What Is 3D Secure and SCA?

What Is 3D Secure?

3D Secure (3DS) is an authentication protocol designed to add an extra layer of security to online card payments. When a customer makes a purchase on a website, 3D Secure may prompt them to verify their identity -- typically through their banking app, a one-time passcode sent via SMS, or biometric authentication -- before the payment is approved.

The "3D" refers to the three domains involved in the authentication process: the merchant's domain, the card network's domain (such as Visa or Mastercard), and the issuing bank's domain. These three parties work together to verify that the person making the payment is the legitimate cardholder.

The Evolution from 3DS1 to 3DS2

3D Secure 1 (3DS1)

The original version of 3D Secure -- branded as "Verified by Visa" and "Mastercard SecureCode" -- launched in the early 2000s. It required customers to set up a static password with their card issuer and enter it during online checkout. This approach had well-documented problems:

• Customers frequently forgot their passwords, leading to abandoned transactions
• The redirect to a separate authentication page looked suspicious and caused confusion
• It did not work well on mobile devices
• Conversion rates dropped significantly for merchants who implemented it

3D Secure 2 (3DS2)

3DS2, launched in 2019, was a complete redesign. Instead of relying on static passwords, it uses risk-based authentication. The system analyses over 100 data points -- including device type, location, transaction history, and spending patterns -- to assess whether a transaction is likely to be legitimate.

Low-risk transactions are approved seamlessly without any customer interaction (known as "frictionless flow"). Higher-risk transactions trigger a "challenge flow" where the customer is asked to authenticate -- usually through their banking app or a one-time code. This approach balances security with a smooth customer experience.

What Is Strong Customer Authentication (SCA)?

Strong Customer Authentication is a regulatory requirement introduced by the Payment Services Directive 2 (PSD2) in Europe and the UK. It requires that electronic payments are authenticated using at least two of the following three factors:

• Something you know A password, PIN, or security question
• Something you have A mobile phone, hardware token, or smart card
• Something you are A fingerprint, face scan, or other biometric

3D Secure 2 is the payment industry's primary mechanism for delivering SCA compliance in online card payments. When a transaction requires SCA, the 3DS2 protocol handles the authentication challenge.

SCA Exemptions

Not every transaction requires SCA. The regulations include several exemptions:

• Low-value transactions Payments under 30 GBP (though issuers may still apply SCA after a series of low-value payments)
• Trusted beneficiaries Customers can whitelist merchants they trust, skipping SCA for future payments
• Recurring payments After the first authenticated payment, subsequent recurring charges of the same amount may be exempt
• Transaction risk analysis Payment providers with low fraud rates can request exemptions for transactions their risk engine deems low-risk
• Corporate payments Payments made with corporate cards through dedicated payment processes

Applying for exemptions can improve conversion rates, but if an exempt transaction turns out to be fraudulent, the liability shifts to the party that requested the exemption.

3D Secure, SCA, and Telephone Payments

Here is where things get interesting for businesses that take payments over the phone.
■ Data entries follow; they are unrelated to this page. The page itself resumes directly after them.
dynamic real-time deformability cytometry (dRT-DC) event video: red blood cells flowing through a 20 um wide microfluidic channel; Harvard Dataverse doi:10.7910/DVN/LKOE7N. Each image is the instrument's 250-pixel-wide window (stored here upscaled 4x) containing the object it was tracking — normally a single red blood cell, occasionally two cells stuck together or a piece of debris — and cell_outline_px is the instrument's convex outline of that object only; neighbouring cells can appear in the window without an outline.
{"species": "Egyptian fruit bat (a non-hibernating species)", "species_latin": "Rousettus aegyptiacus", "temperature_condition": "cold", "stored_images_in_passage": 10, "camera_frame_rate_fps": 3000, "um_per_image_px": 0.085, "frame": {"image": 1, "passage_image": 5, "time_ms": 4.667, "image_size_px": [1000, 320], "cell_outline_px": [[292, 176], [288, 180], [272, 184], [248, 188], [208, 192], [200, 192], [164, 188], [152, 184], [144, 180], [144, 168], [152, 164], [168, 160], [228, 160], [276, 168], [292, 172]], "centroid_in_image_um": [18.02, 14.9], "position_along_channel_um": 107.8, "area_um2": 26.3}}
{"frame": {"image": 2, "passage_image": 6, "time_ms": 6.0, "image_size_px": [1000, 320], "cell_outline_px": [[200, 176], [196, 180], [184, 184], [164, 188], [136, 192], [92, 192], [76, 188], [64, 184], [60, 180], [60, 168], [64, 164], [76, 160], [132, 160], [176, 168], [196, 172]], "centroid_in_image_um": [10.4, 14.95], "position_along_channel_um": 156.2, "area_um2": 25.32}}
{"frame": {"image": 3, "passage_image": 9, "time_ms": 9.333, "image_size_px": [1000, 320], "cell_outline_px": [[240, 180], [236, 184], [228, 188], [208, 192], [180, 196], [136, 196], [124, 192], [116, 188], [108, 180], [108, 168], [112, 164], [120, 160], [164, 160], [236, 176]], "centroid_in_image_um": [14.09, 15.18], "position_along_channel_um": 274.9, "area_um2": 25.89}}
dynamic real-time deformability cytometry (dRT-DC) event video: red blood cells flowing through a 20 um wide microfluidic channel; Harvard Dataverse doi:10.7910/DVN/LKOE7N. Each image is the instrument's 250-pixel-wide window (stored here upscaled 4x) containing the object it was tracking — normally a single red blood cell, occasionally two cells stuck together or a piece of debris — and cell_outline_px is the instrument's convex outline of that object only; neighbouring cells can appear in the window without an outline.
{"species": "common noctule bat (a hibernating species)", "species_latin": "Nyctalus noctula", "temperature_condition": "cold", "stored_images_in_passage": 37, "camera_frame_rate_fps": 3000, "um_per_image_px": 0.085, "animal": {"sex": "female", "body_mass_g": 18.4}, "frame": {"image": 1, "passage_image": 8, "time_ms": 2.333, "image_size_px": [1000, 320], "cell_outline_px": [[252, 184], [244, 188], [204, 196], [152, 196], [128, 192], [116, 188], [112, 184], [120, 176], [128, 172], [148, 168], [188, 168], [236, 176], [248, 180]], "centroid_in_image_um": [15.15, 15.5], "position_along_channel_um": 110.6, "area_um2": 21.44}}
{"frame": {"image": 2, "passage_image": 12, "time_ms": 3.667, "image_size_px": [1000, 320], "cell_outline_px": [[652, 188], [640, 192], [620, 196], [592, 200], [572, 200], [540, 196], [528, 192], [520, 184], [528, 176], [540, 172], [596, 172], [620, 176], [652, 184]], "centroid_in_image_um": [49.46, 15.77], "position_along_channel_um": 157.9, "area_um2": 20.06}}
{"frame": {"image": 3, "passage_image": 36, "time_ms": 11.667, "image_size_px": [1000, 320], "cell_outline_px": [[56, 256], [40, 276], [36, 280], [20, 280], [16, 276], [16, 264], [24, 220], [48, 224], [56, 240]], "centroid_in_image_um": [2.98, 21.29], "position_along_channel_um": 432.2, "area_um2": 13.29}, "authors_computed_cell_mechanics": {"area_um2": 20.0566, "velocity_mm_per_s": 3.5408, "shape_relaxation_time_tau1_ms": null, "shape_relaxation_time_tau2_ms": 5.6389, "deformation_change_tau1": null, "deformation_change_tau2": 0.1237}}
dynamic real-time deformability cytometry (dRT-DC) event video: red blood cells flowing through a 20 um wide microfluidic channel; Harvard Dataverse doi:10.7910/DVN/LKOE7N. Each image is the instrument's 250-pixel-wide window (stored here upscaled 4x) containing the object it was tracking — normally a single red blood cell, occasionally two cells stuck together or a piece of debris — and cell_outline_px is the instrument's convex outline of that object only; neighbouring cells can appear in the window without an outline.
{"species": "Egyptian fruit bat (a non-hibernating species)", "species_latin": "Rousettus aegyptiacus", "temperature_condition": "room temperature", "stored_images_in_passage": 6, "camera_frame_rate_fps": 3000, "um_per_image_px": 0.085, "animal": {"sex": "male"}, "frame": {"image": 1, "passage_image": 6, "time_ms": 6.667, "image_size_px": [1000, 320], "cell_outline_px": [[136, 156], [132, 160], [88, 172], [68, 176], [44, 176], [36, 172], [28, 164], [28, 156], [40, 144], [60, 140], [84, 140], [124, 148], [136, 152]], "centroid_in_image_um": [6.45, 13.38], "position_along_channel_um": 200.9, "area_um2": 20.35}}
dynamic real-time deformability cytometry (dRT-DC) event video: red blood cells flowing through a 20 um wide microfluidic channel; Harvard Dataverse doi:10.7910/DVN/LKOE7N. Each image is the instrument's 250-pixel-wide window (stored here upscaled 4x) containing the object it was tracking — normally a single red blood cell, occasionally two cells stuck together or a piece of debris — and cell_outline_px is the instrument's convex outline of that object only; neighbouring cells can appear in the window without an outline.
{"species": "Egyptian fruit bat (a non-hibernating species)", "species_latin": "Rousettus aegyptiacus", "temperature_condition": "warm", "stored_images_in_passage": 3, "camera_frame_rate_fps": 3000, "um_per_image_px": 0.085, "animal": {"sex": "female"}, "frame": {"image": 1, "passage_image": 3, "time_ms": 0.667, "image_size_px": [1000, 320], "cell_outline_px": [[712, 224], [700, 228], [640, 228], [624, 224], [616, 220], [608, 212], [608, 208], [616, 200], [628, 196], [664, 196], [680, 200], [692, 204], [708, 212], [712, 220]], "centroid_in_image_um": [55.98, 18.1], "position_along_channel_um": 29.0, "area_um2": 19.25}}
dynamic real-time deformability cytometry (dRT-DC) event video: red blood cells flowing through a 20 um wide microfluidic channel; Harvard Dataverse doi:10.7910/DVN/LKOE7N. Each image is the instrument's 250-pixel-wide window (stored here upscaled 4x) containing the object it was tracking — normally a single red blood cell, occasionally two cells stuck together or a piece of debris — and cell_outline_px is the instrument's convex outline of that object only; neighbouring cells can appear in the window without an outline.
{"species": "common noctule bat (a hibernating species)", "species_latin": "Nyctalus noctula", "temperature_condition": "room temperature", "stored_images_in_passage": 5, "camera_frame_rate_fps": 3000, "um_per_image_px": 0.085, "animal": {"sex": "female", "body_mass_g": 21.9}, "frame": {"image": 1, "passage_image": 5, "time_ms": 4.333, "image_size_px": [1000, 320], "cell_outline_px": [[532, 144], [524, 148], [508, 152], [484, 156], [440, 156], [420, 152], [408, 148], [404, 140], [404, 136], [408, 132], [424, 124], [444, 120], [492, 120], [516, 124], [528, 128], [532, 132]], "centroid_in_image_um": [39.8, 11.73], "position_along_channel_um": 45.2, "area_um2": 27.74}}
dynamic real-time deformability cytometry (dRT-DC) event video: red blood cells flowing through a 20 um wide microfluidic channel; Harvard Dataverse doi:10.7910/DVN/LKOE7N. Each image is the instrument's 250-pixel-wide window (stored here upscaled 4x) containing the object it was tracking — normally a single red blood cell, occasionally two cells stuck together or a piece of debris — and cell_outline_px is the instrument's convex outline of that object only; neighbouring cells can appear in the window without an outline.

Telephone payments are explicitly exempt from SCA requirements. The FCA and European Banking Authority classify telephone orders as MOTO (Mail Order / Telephone Order) transactions, and MOTO is carved out of the SCA mandate.

This means that when a customer pays over the phone, the merchant does not need to trigger 3D Secure authentication. The payment is processed as a standard card not present transaction with CVV verification but without the additional SCA step.

This exemption exists because telephone payments already involve a form of interaction between the merchant and customer -- the live phone conversation provides context that is absent in a purely online transaction. However, MOTO exemption does not reduce the need for PCI DSS compliance. While the authentication requirements are simpler, the obligation to protect card data remains in full force.

Liability Shift

One of the key incentives for merchants to implement 3D Secure is the liability shift. When a transaction is successfully authenticated through 3DS, liability for fraudulent chargebacks shifts from the merchant to the card issuer. If a customer claims they did not authorise an authenticated transaction, the issuer bears the cost rather than the merchant.

For MOTO transactions -- which cannot use 3D Secure -- this liability shift does not apply. The merchant retains liability for fraudulent chargebacks, which makes other fraud prevention measures (such as AVS checks, CVV verification, and agent training) all the more important.

Adoption and Impact

Since 3DS2 and SCA became mandatory in the UK in 2022, the payment industry has seen measurable improvements. Fraud rates on online card payments have declined, while the feared negative impact on conversion rates has been smaller than expected -- largely because the frictionless flow means most legitimate customers never see a challenge. Merchants who have optimised their 3DS2 implementation report that well over 90% of transactions are approved without customer interaction, making the security gains essentially invisible to the buyer.